*** PROVIDED DATA Section Begins ***

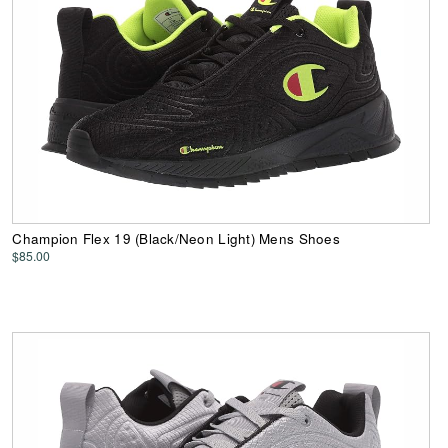
Champion Flex 19 (Black/Neon Light) Mens Shoes
$85.00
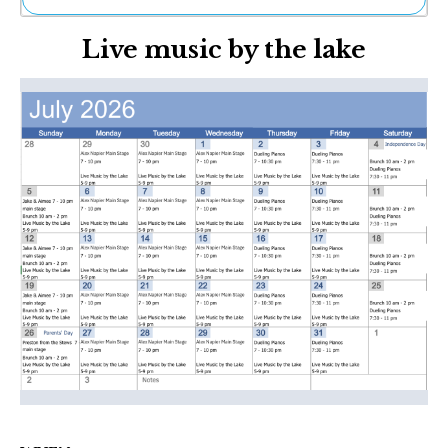
Ne
Live music by the lake
Sh
Be
Th
Ea
St
Re
Me
Soc
Co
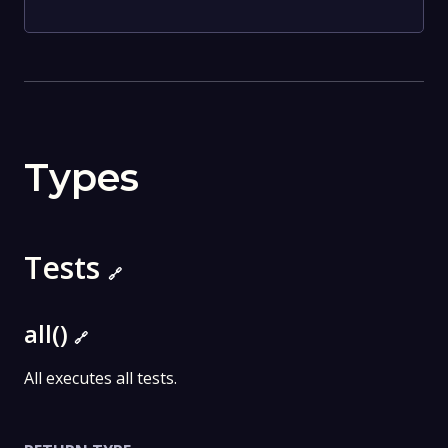
Types
Tests
🔗
all()
🔗
All executes all tests.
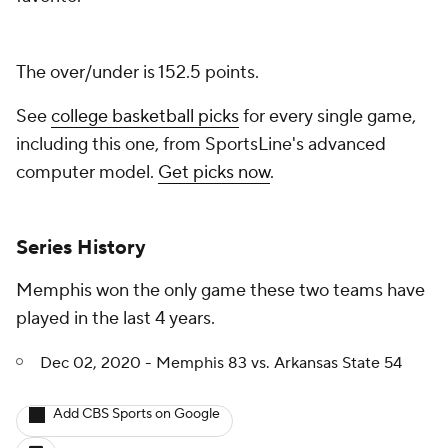
The over/under is 152.5 points.
See
college basketball picks
for every single game,
including this one, from SportsLine's advanced
computer model.
Get picks now
.
Series History
Memphis won the only game these two teams have
played in the last 4 years.
Dec 02, 2020 - Memphis 83 vs. Arkansas State 54
Add CBS Sports on Google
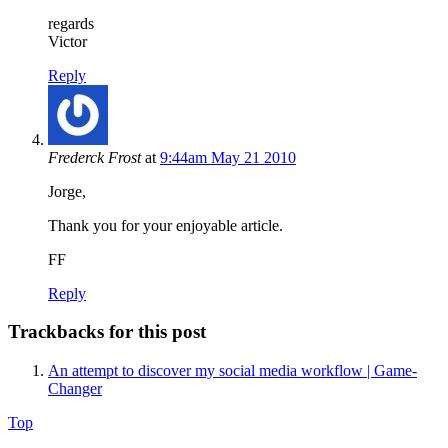
regards
Victor
Reply
Frederck Frost
at
9:44am May 21 2010
Jorge,
Thank you for your enjoyable article.
FF
Reply
Trackbacks for this post
An attempt to discover my social media workflow | Game-
Changer
Top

*** PROVIDED DATA Section Ends ***

## EXERCISE DESCRIPTION
Each record above must be set down again unchanged, with its pictures left out.

## ANSWER BELOW
Champion Flex 19 (Black/Neon Light) Mens Shoes
$85.00
Ne
Live music by the lake
Sh
Be
Th
Ea
St
Re
Me
Soc
Co
Types
Tests
🔗
all()
🔗
All executes all tests.
The over/under is 152.5 points.
See
college basketball picks
for every single game,
including this one, from SportsLine's advanced
computer model.
Get picks now
.
Series History
Memphis won the only game these two teams have
played in the last 4 years.
Dec 02, 2020 - Memphis 83 vs. Arkansas State 54
Add CBS Sports on Google
regards
Victor
Reply
Frederck Frost
at
9:44am May 21 2010
Jorge,
Thank you for your enjoyable article.
FF
Reply
Trackbacks for this post
An attempt to discover my social media workflow | Game-
Changer
Top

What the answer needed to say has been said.